Productivity

B2B and B2C customer segmentation analysis: your guide to consumer loyalty

While the internet has undoubtedly been a boon to many businesses, connecting them with customers across the globe, there’s been a definite downside for many. Thanks to the internet we’re now living in the Age of the Customer, where customers not only have more options than ever when it comes to where to spend their money, they also have the soapbox of social media on which to complain about subpar customer service.

For organizations that use the right strategies and tools, however, the internet can swing back to being nothing but a bigtime business benefit. Customer segmentation is one such strategy that can help a business capitalize in the Age of the Customer.

Segmentation basics and benefits

Customer segmentation is conveniently what it sounds like: dividing a business’s customer base into groups of people with shared traits that are relevant from a marketing perspective. Customers could be divided based on any number of attributes including age, gender, income, spending habits, geographical location, how often they interact with the brand, how they prefer to interact with the brand, preferred devices, the list could go on.

What customer segmentation does is enable a brand to craft individualized marketing messages suited to each segment, both in terms of content and how the messages are delivered. This approach works to maximize how receptive customers are to the marketing messages, increasing their likelihood of success. It also allows an organization’s sales people to focus more of their time and efforts on the customers that make more frequent purchases or spend more money.

Furthermore, using customer segmentation a brand can demonstrate each individual customer’s importance to the brand by providing them with the most effortless and enjoyable customer experience possible, one that’s been tailored to their specific tastes. Demonstrating a customer’s importance goes a long way towards deepening the personal connection between customer and brand, which goes an equally long way to increasing customer loyalty. The two biggest benefits of customer loyalty? Increased customer lifetime value, and word of mouth marketing.

Tools of the trade

The segmentation schemes listed below are simply starting points for B2B and B2C organizations. By taking advantage of the tools available for customer segmentation analysis, organizations can divide customers based on as many factors and attributes as they like, creating exceptionally precise customer groups. However, to do this organizations require leading customer segmentation analysis tools.

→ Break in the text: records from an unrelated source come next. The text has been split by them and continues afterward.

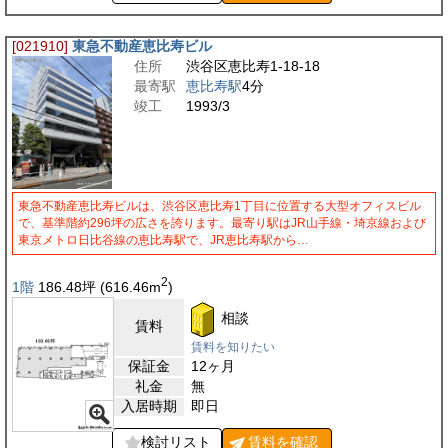
[021910]
東急不動産恵比寿ビル
住所
渋谷区恵比寿1-18-18
最寄駅
恵比寿駅
4分
竣工
1993/3
東急不動産恵比寿ビルは、渋谷区恵比寿1丁目に位置する大型オフィスビル
で、基準階約296坪の広さを誇ります。最寄り駅はJR山手線・埼京線および
東京メトロ日比谷線の恵比寿駅で、JR恵比寿駅から…
2
1階
186.48
坪
(616.46
m
)
相談
賃料
賃料を知りたい
保証金
12ヶ月
礼金
無
入居時期
即日
検討リスト
賃料を
確認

Customer Relationship Management (CRM) software is an effective tool for collecting customer data, storing it and analyzing it to create segments basic customer segments. Leading customer segmentation analysis tools such as Voice of the Customer analytics are what make it possible to complete segmentation based on those less quantifiable but highly valuable segmentation schemes – behavioral and psychographic. As digital customer service solutions provider nanorep says in their guide to customer segmentation analysis, seeing beyond what customers say to how they actually think based on how they interact with a brand is a major key to effective segmentation, and a tool like Voice of the Customer analytics is one of the only ways to capture this information.

B2B segmentation

It might go without saying, but an organization is free to segment its customer base in any manner that aligns with its goals and objectives. However, there are three main approaches to B2B segmentation. They are:

  • Priori or firmographics segmentation. This is segmentation based on information related to customers that is publicly available, such as company size and industry. This is a simplistic approach to segmentation and it is where a B2B organization might start if it was just getting into customer segmentation and wasn’t yet taking advantage of the tools and analytics available for customer segmentation.
  • Value based segmentation. This divides customers based on the economic value they present to the organization, both in terms of completed sales and potential sales. This approach makes it easy for sales people to identify and spend more time on high value customers.
  • Needs-based segmentation. This approach to segmentation groups customers based on validated needs for products or services. While the value-based approach is perhaps the most efficient for sales people, a needs-based approach provides the most accurate method of targeting customers.
  • There are tips on B2B marketing that you might also want to read.

B2C segmentation

For B2C segmentation, there are four basic segmentation approaches.

  • Demographic segmentation. This is the B2C version of firmographics. Demographic segmentation divides customers based on aspects such as age, gender, education, religion, occupation, income and marital status.
  • Geographic segmentation. This approach groups customers based on geographic location. It allows companies to focus the products and services offered to different segments based on where they are located. It also helps smaller companies save marketing spend on impressions that aren’t likely to become leads.
  • Behavioral segmentation. A somewhat looser or less quantifiable approach to customer segmentation, behavioral segmentation divides customers based on attributes such as brand loyalty, awareness, knowledge, social media interaction and purchasing patterns. Though difficult to implement, especially without advanced customer segmentation analysis tools, behavioral segmentation allows for precisely targeted marketing messages.
  • Psychographic segmentation. Also a less quantifiable approach to segmentation, this approach groups customers based on personality, lifestyle, values and social class. Similar to behavioral segmentation, psychographic segmentation can be difficult to implement, but the payoff in precise marketing is significant.

The Age of the Company

Implementing customer segmentation isn’t going to magically swing all the power back in the favor of businesses. Frankly though, the type of organizations that use customer segmentation aren’t interested in power so much as they are interested in maximizing customer lifetime value by providing the best possible customer experience, and customer segmentation certainly helps with that.